Devir teslim töreninde Binali Yıldırım, "Hayırlı olsun. Allah muvafak etsin'' dedikten sonra görevi devralan müsteşarı Habip Soluk gözyaşlarını tutamadı.

Oturduğu koltuktan kalkıp gözyaşlarını silen Soluk, Binali Yıldırım için ''Sizi sadece Ulaştırma Bakanı olarak değil, sayın Binali Yıldırım olarak değil bir dostumuz, arkadaşımız, ağabeyimiz olarak gördük, saydık ve sevdik. Ancak sizden öğrendiklerimiz ve zatihaliniz her zaman rehberimiz olacaktır. Bütün personel adına size saygı ve hürmetlerimi arz ediliyorum'' dedi.

Habib Soluk yeni görevine alkışlar eşliğinde başladı.

Adalet Bakanı da görevini devretti

Adalet Bakanlığından ayrılan Sadullah Ergin de, bakanlık makamında düzenlenen törenle görevini eski Adalet Bakanlığı Müsteşarı Ahmet Kahraman'a devretti.

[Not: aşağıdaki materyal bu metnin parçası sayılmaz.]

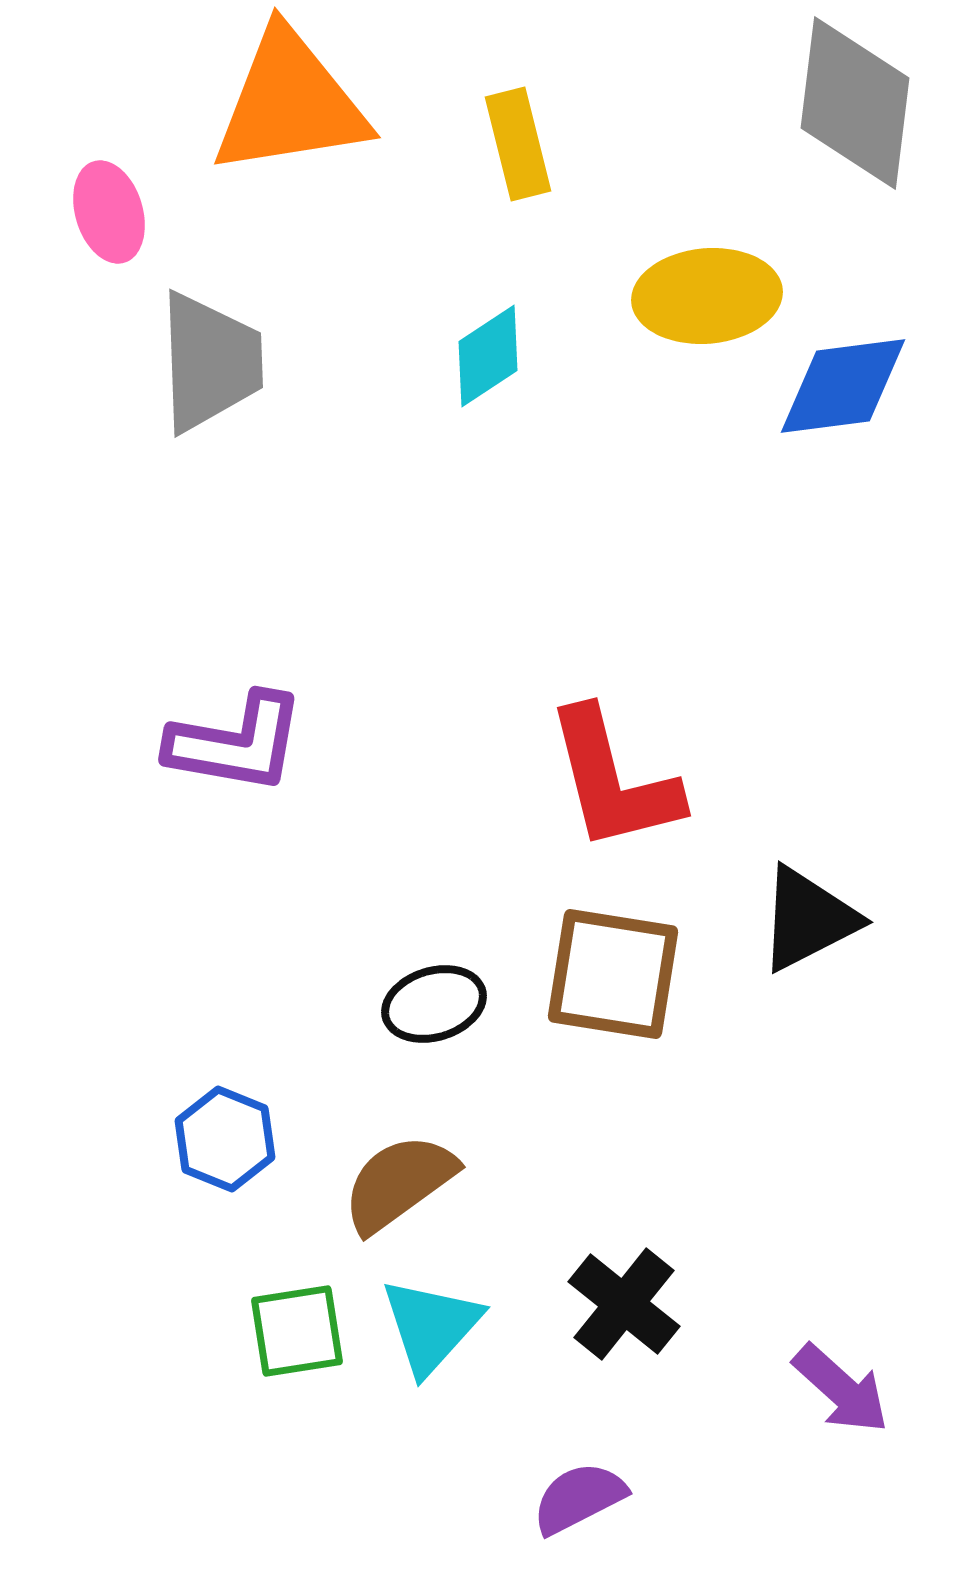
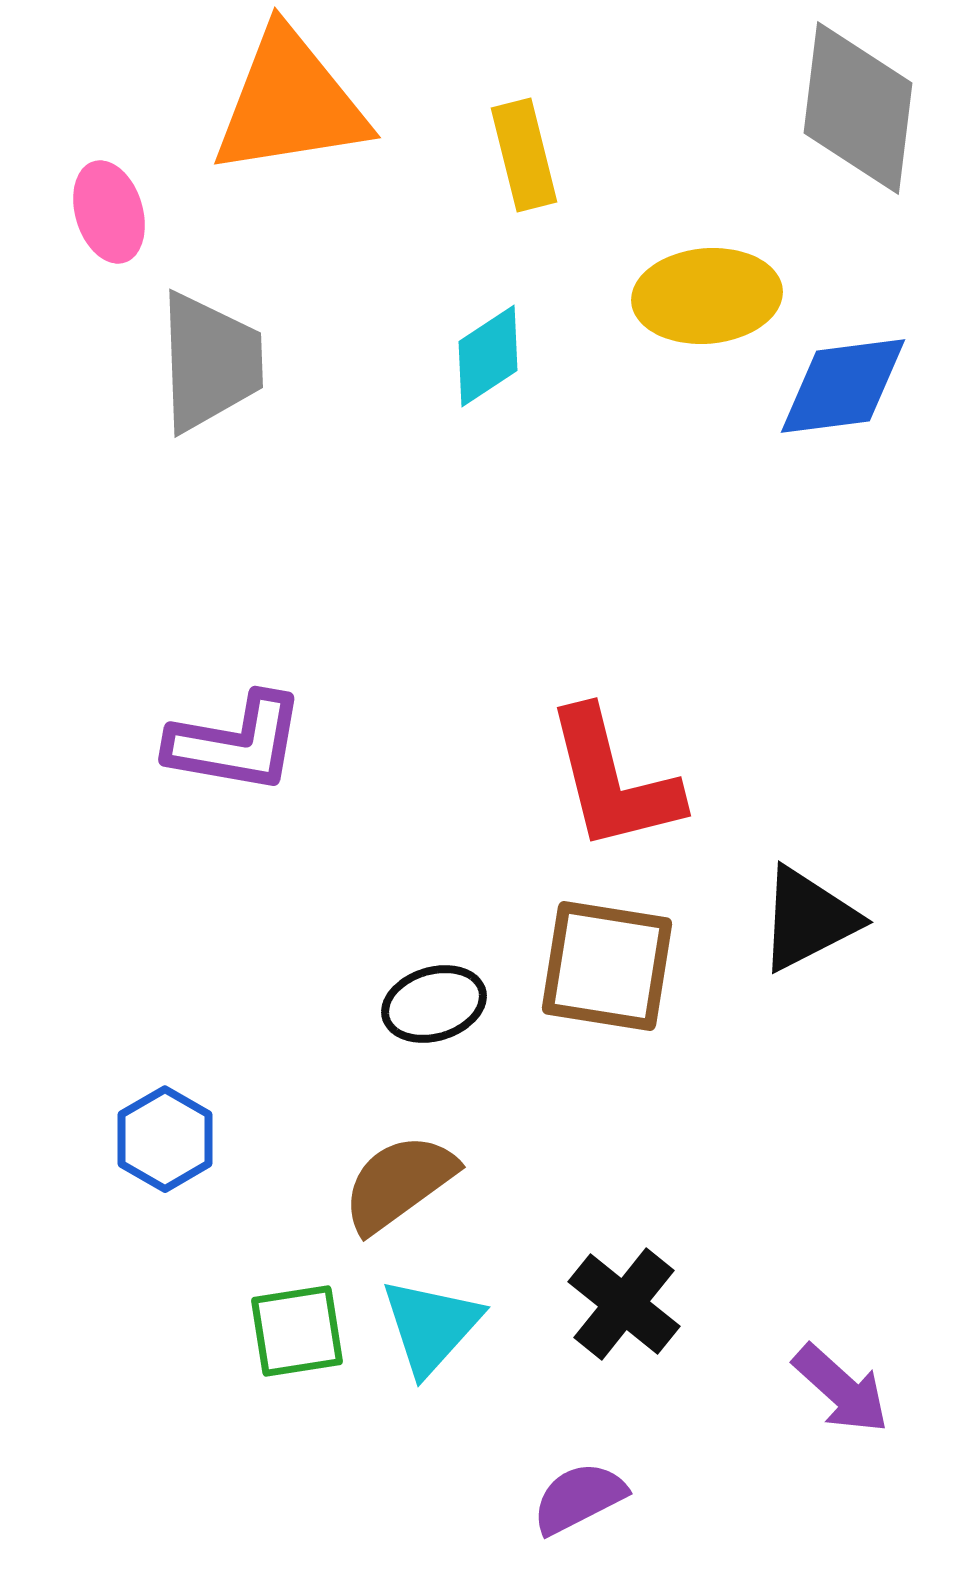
gray diamond: moved 3 px right, 5 px down
yellow rectangle: moved 6 px right, 11 px down
brown square: moved 6 px left, 8 px up
blue hexagon: moved 60 px left; rotated 8 degrees clockwise
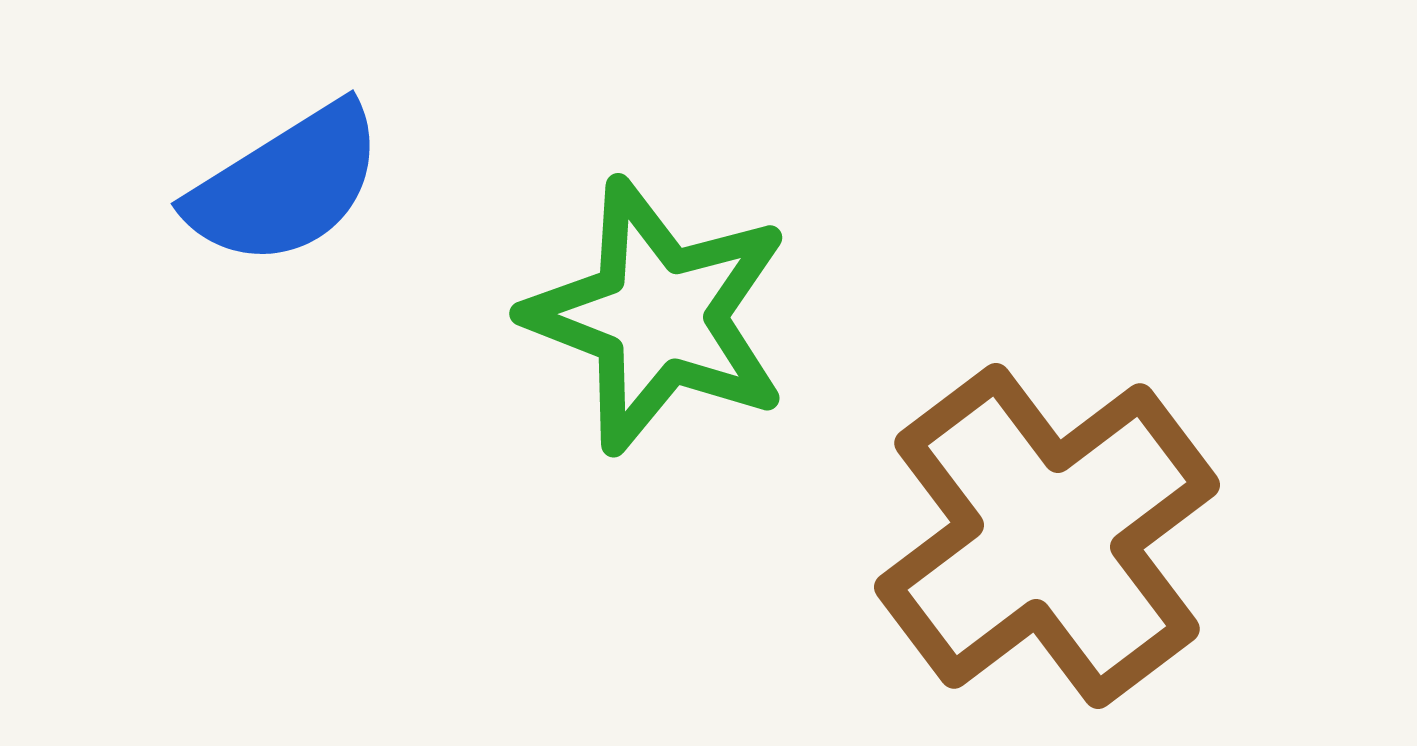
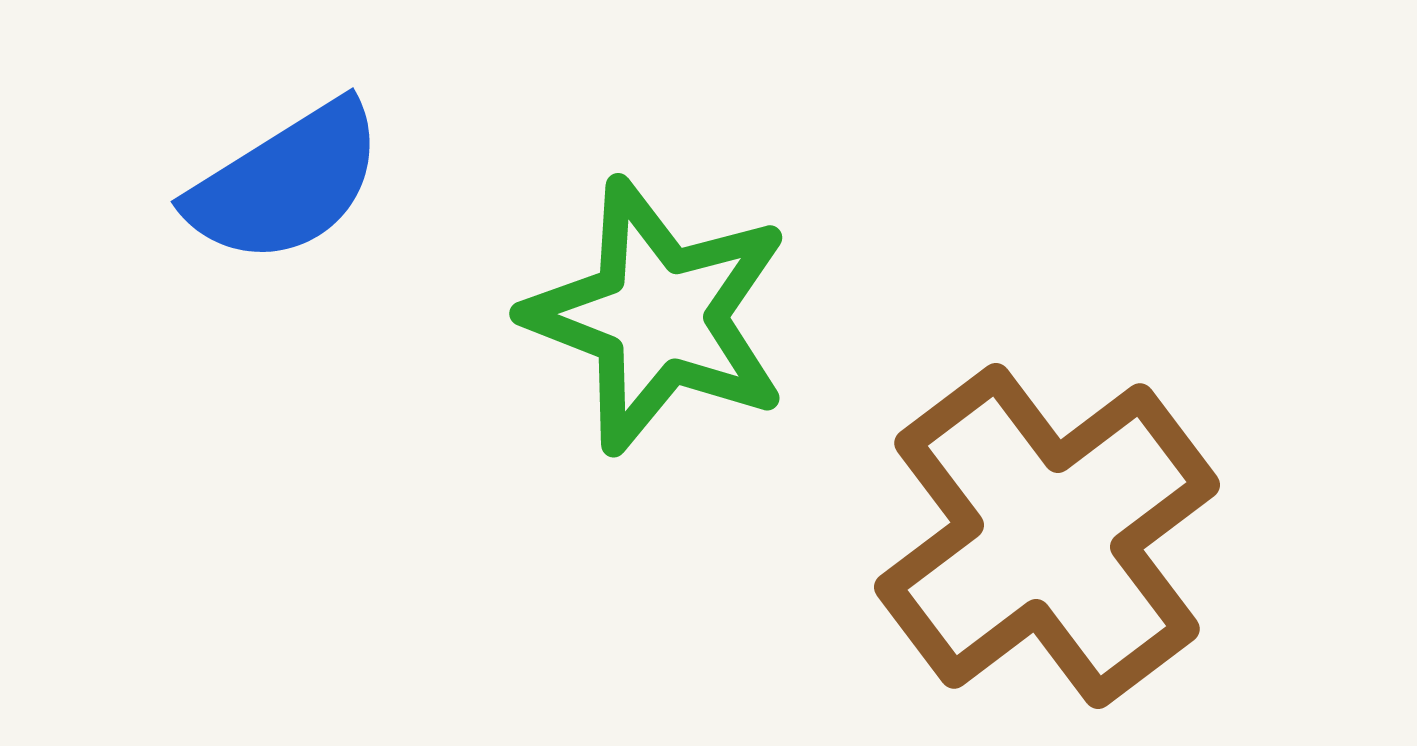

Törenin ardından gazetecilerin sorularını yanıtlayan Ergin, bir gazetecinin "Ergenekon davasında yargılanan bazı tutuklular 3 yıl aradan sonra hücreye atıldılar, bu uygulamanın sona erdirilmesi için bir girişiminiz olacak mı" sorusu üzerine, "Bu soru jargon itibarıyla doğru bir soru değil. Normalde tüm tutukluların tutulduğu şartlar da var. Hücre ayrı bir statüdür, tek kişilik oda ayrı bir statüdür. Bunları daha geniş bir zeminde konuşmakta fayda var" yanıtını verdi.

Ergin, yargının, iddia makamının, karar makamının, mahkemelerin tasarrufları dolayısıyla yürütme organına sorumluluk tevcih etmenin, anayasal açıdan doğru olmadığını belirterek, "Ama elbette mevzuatın yanlış yorumlanması ve pratikte yanlış uygulama söz konusu ise bunun kendi içinde telafi edici mekanizmaları var" dedi.

Avrupa Parlamentosunun yargıya ilişkin raporunun hatırlatılması ve "Raporda yargıyla ilgili hem övücü hem de yerici ifadeler vardı, bu ifadeleri nasıl değerlendiriyorsunuz" sorusu üzerine Ergin, rapordaki övücü sözlerin yaptıkları icraatlarla ilgili olduğunu söyledi.

Sadullah Ergin, "Bunun dışındaki fiili uygulamalar, Bakanlığımızın görev alanı dışında olan şeylerdir. Yargının, iddia makamının, karar makamının, mahkemelerin tasarrufları dolayısıyla yürütme organına sorumluluk tevcih etmeniz anayasal açıdan çok doğru olmaz, ama elbette mevzuatın yanlış yorumlanması ve pratikte yanlış uygulama söz konusu ise bunun kendi içinde telafi edici mekanizmaları var. Bir hakim yanlış bir karar verdiyse, kendi içerisinde bu kararı telafi edici mekanizmalar zaten kurulmuş durumda. Tüm bu süreçler kullanılabilir, ama Adalet Bakanlığının, yürütme organının, yasamanın görevi, yasalardan kaynaklı bir aksama varsa, yanlışlık varsa onları telafi edici çalışmaları yürütme, yasama organı yapar" dedi.